Ducky’s daughters came over Thanksgiving Day, about midmorning, to help with the move. That evening they went back to Artie, their mother, which left Mother and I to finish moving stuff. Ducky, most of the time, sat in his recliner, drinking beers and smoking — this seemed to be his favorite pass time when not in the barn or at the salt mines. I hated that man. To make things worse, if I could not lift a box, Ducky and Mother would scream at me, tell me that I was not “pulling my weight.” He would say that his daughters could do it. If he was standing up and near me, he would smack the back of my head, and tell me that I was a worthless piece of shit. Mother would sometimes chime in about how I needed to be a country kid instead of a city kid. Finally, by the end of Thanksgiving break, we completed the moved into that house.
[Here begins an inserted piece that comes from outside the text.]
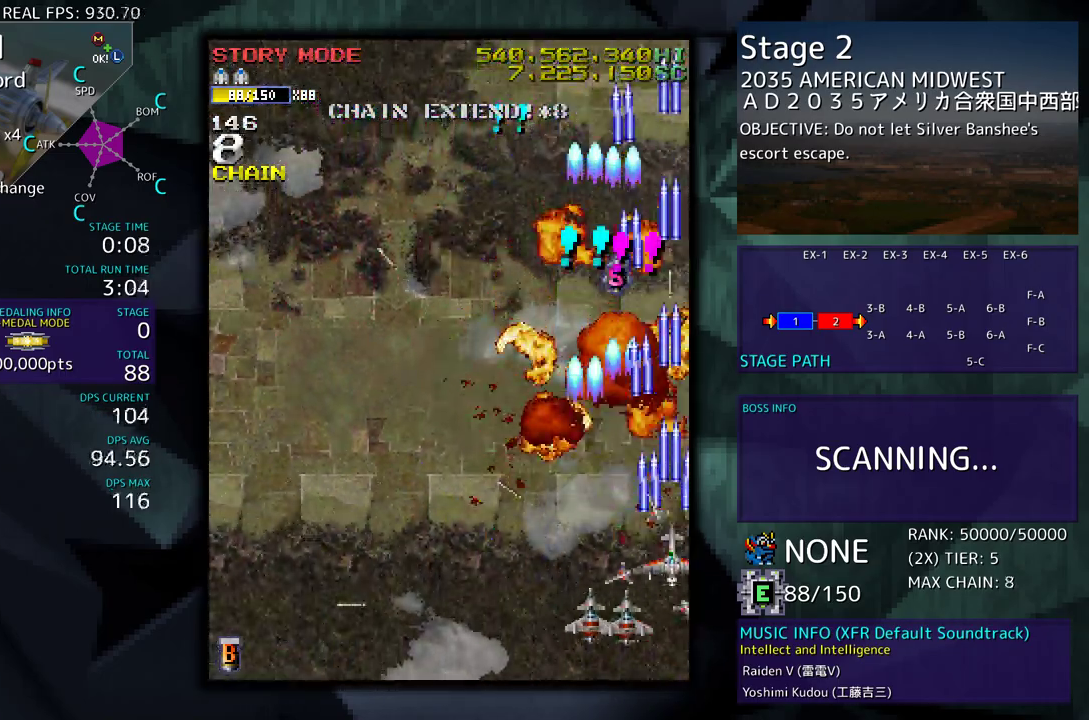
{"buttons": ["DPAD_UP", "DPAD_LEFT"], "events": [[283, "DPAD_LEFT", "down"]]}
It was not until two days before Christmas that Ducky’s daughters moved in. Up to this point, I had my own room and was not sharing it with Dew. Now that they were moving in, this meant that I was to be moved into a corner of the dining room. The two older daughters would get my room. The two younger girls would share my sister’s room. I remember Ducky saying that I was a boy and needed no privacy; I hated this change and feared what would happen the next holiday.